= Kopi Soh =

Kopi Soh is the pseudonym of a Malaysian author and illustrator best known for her book Oh, I Thought I Was The Only One. She founded the Facebook community "Stick It To Me," a page centered around producing "healing art" for the sick and needy, and organizes a group of volunteers to produce art for hospitals and charities. Her work with "Stick It To Me" was recognized in the Digi WWWOW Awards 2015, winning an award in the Social Gathering category. She also served as the official illustrator for TEDxWeldQuay 2013 and has worked with various nonprofit organizations such as AsPaCC Community Hospice, Pusat Perubatan Universiti Malaya (PPUM), Pusat Perubatan Universiti Kebangsaan Malaysia (PPUKM), Bukit Harapan Orphanage, and Cambodia Water Project.

In 2017, Stick It To Me contributed healing art to charity efforts assisting hundreds of families living at the Sandakan landfill in Sabah, Malaysia.
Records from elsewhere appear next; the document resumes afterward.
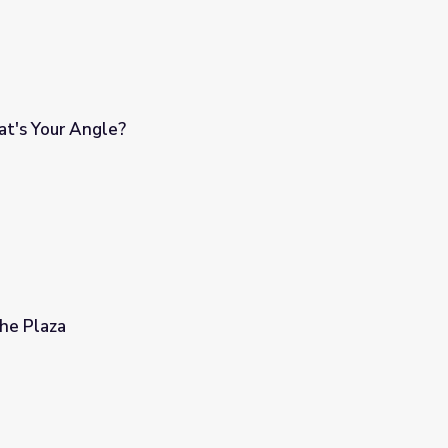
t's Your Angle?
he Plaza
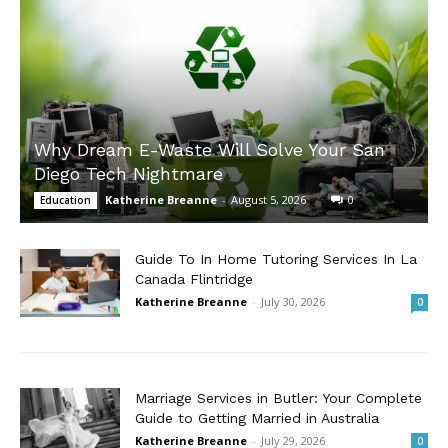
Why Dream E-Waste Will Solve Your San
Diego Tech Nightmare
Katherine Breanne
-
August 5, 2026
0
Education
Guide To In Home Tutoring Services In La
Canada Flintridge
Katherine Breanne
-
July 30, 2026
0
Marriage Services in Butler: Your Complete
Guide to Getting Married in Australia
Katherine Breanne
-
July 29, 2026
0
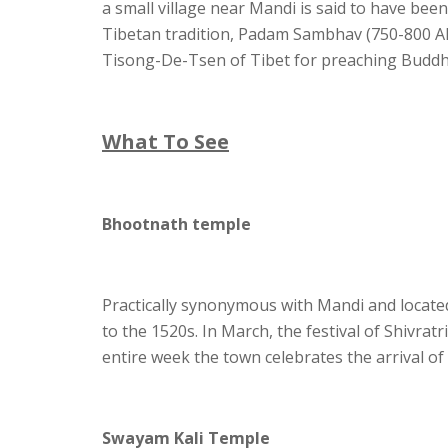
a small village near Mandi is said to have be
Tibetan tradition, Padam Sambhav (750-800 A
Tisong-De-Tsen of Tibet for preaching Buddhi
What To See
Bhootnath temple
Practically synonymous with Mandi and located i
to the 1520s. In March, the festival of Shivrat
entire week the town celebrates the arrival of
Swayam Kali Temple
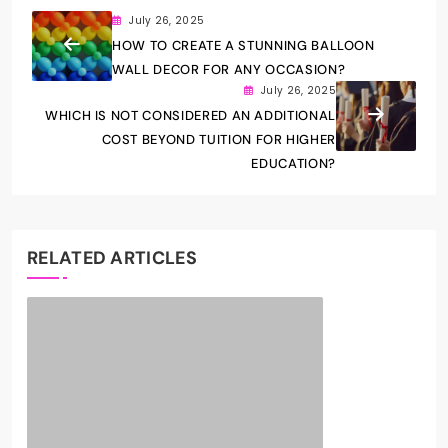
July 26, 2025
HOW TO CREATE A STUNNING BALLOON
WALL DECOR FOR ANY OCCASION?
July 26, 2025
WHICH IS NOT CONSIDERED AN ADDITIONAL
COST BEYOND TUITION FOR HIGHER
EDUCATION?
RELATED ARTICLES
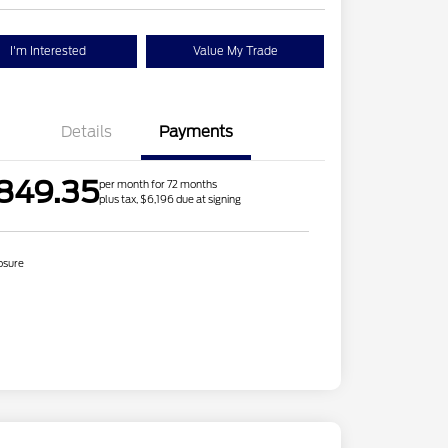
I'm Interested
Value My Trade
Details
Payments
849.35
per month for 72 months
plus tax, $6,196 due at signing
osure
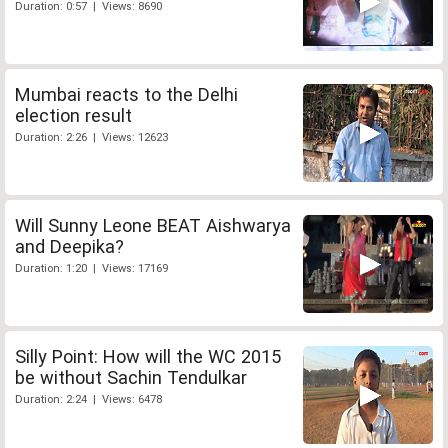
Duration: 0:57 | Views: 8690
Mumbai reacts to the Delhi
election result
Duration: 2:26 | Views: 12623
Will Sunny Leone BEAT Aishwarya
and Deepika?
Duration: 1:20 | Views: 17169
Silly Point: How will the WC 2015
be without Sachin Tendulkar
Duration: 2:24 | Views: 6478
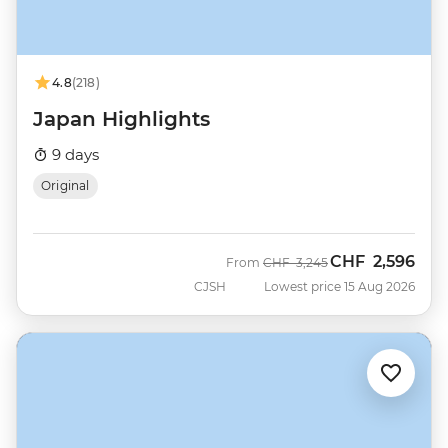
4.8
(218)
Japan Highlights
9 days
Original
CHF
2,596
Was
Now
From
CHF
3,245
CJSH
Lowest price 15 Aug 2026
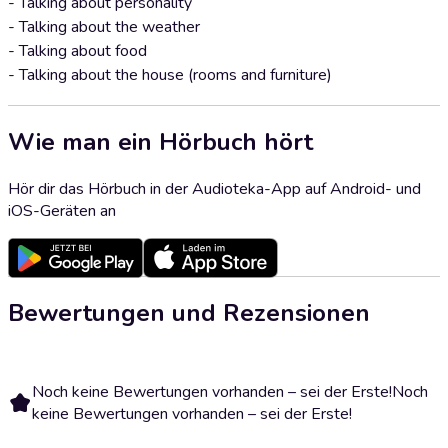
- Talking about personality
- Talking about the weather
- Talking about food
- Talking about the house (rooms and furniture)
Wie man ein Hörbuch hört
Hör dir das Hörbuch in der Audioteka-App auf Android- und
iOS-Geräten an
Bewertungen und Rezensionen
Noch keine Bewertungen vorhanden – sei der Erste!
Noch
keine Bewertungen vorhanden – sei der Erste!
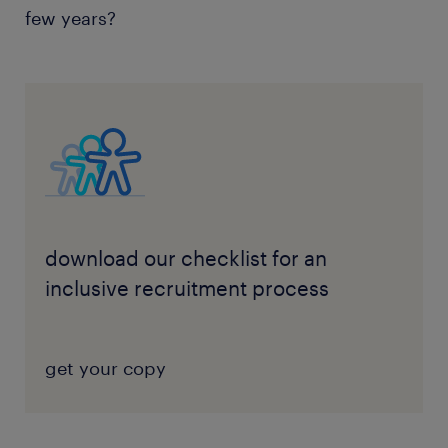
few years?
download our checklist for an
inclusive recruitment process
get your copy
During the Hari Raya season, Stick It To Me helped provide food and art to needy families in Bahau, Negri Sembilan.

== Writings ==
Kopi Soh's first book, Oh, I Thought I Was The Only One, published by Dawning Victory Consultancy in 2012, is a self-help book oriented towards creating awareness of common psychological issues which manifest in daily life. In 2013, Kopi Soh published her second book, Oh... I Thought I Was the Only One 2, a sequel focusing on how children experience various stresses.

In 2019, her original manuscript Looking After the Ashes was accepted for publication by Penguin Random House SEA, and the novel was released in 2021.